• _Required action A_: In the text about writing stories to music, what song was Janek's story written to?
• _Required action B_: Continue the text about writing stories to music, picking up right after its final sentence.

Again, I got lots of atmosphere, and next to no story. I've written based on music before, but of course it's a lot easier when there are things like lyrics, melody and tone. Even if I don't directly transcribe what's going on in the song, I can generally ween something interesting out of it. But I remain unsatisfied with these pieces; it's puting some perepctive of my weaknesses, and I generally like having nothing to do with those. This time, however, was Quentin Tarantino to the rescue. Having just seen Inglorious Basterds last week, the development of this scene is based on what happens in the very first scene in that film.

In it, a German officer arrives at a French farm house and, being exceedingly polite and genial, convinces the resistant farmer to identify where he's hiding a Jewish family, who are, at his word, massacred, except for one. This was written about the one, and if anything had actually occurred in the music, that would have been her escape.

One thing I did like was the disembodiment of the footsteps; in a longer, more thought out story, I'd like to use that to better effect.

Wk. 4 Jenniy

Janek's story, written to “Storch” by Trio Slicnation:

My name is Jenniy. With an "I" in the middle, and a "y" on the end. Yeah, that’s right, I got both, what of it? No one hears my name any more anyway, not under the cold wind and the cars and the sound of the streetlamps as they explode. The only thing about my name that’s important is who it used to be. Not me. No, it wasn’t always me, I wasn’t always Jenniy with an I and a Y. That great misfortune once was hampered upon another girl, but she’s gone now, and the name doesn’t mean anything to her either. But it means something to other people; to the people who knew her, to the people who felt close to her and her story, and I imagine, to the people who knew me, who felt close to my story. It meant something to a thousand other people who knew a thousand other Jenniy’s with Ys or Is or both, and who millions more who felt close to our stories. Maybe there was a Jenniy before the last one, maybe there were two or three or a million or a billion, I don’t know. But I spent three years as a Jenniy before Jenniy’s left me, and before that day I was happy and I was safe and I was amazingly, unbelievably, jaw-droppingly rich. Oh yes. But that day disappeared with Jenniy, and that life was gone and I was in the cold, in the wind, standing under exploding streetlamps, but there’s nothing out there that can make me regret what I did, nor anyone who can tell me that what I did was wrong, not with any sense of righteousness or justification; there’s nothing they can tell me that I haven’t heard before, and which I haven’t laughed off.

• _Provided records_:
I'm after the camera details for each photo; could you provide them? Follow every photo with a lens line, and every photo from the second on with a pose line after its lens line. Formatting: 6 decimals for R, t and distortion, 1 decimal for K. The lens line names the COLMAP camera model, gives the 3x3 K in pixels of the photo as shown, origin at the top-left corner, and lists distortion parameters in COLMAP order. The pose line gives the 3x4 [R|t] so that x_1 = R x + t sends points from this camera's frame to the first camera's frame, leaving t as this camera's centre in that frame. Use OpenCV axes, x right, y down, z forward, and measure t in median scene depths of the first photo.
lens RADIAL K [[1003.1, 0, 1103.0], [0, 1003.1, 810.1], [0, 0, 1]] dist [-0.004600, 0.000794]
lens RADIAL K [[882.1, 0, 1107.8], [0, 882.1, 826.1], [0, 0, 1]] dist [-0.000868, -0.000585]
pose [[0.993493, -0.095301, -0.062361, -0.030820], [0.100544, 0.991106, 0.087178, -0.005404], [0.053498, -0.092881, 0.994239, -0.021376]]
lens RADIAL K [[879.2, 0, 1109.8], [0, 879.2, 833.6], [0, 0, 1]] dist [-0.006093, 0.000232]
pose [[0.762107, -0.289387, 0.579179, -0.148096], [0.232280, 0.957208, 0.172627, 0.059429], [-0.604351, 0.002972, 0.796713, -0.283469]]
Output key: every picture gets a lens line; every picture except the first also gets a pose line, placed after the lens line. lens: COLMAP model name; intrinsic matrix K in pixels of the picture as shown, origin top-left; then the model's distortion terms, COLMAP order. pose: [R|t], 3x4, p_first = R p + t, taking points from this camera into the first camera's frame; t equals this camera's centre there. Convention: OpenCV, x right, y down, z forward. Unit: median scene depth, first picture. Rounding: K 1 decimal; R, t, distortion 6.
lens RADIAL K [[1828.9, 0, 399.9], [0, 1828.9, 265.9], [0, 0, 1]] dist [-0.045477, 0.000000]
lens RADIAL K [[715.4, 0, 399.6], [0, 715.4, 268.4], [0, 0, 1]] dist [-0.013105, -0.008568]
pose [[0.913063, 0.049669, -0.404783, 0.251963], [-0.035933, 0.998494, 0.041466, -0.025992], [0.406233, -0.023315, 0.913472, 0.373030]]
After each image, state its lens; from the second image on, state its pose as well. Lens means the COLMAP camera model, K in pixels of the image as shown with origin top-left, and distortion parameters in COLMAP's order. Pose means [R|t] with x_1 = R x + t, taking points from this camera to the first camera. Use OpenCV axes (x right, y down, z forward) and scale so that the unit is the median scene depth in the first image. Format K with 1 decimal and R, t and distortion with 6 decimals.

• _Answer space A_: "Storch" by Trio Slicnation.

• _Answer space B_:
No editing done since it was first written.

I got a real neo-noir vibe from the music, and there was a kind of sound like wind going through it, which led to the atmosphere. The problem was, while I came up with plenty of atmospherics, pushing myself not to think meant that I couldn't plot out a story, and nothing naturally occurred to me, so I basically just kept going with atmosphere, and it doesn't go anywhere.

I really like repeating motifs, so the "I" and the "Y" became one, and the streetlights would have, I think, if I had more time. The "I" and the "Y" might have gotten out of control, again without the self-censoring thoughts, my worst excesses were allowed to shine through.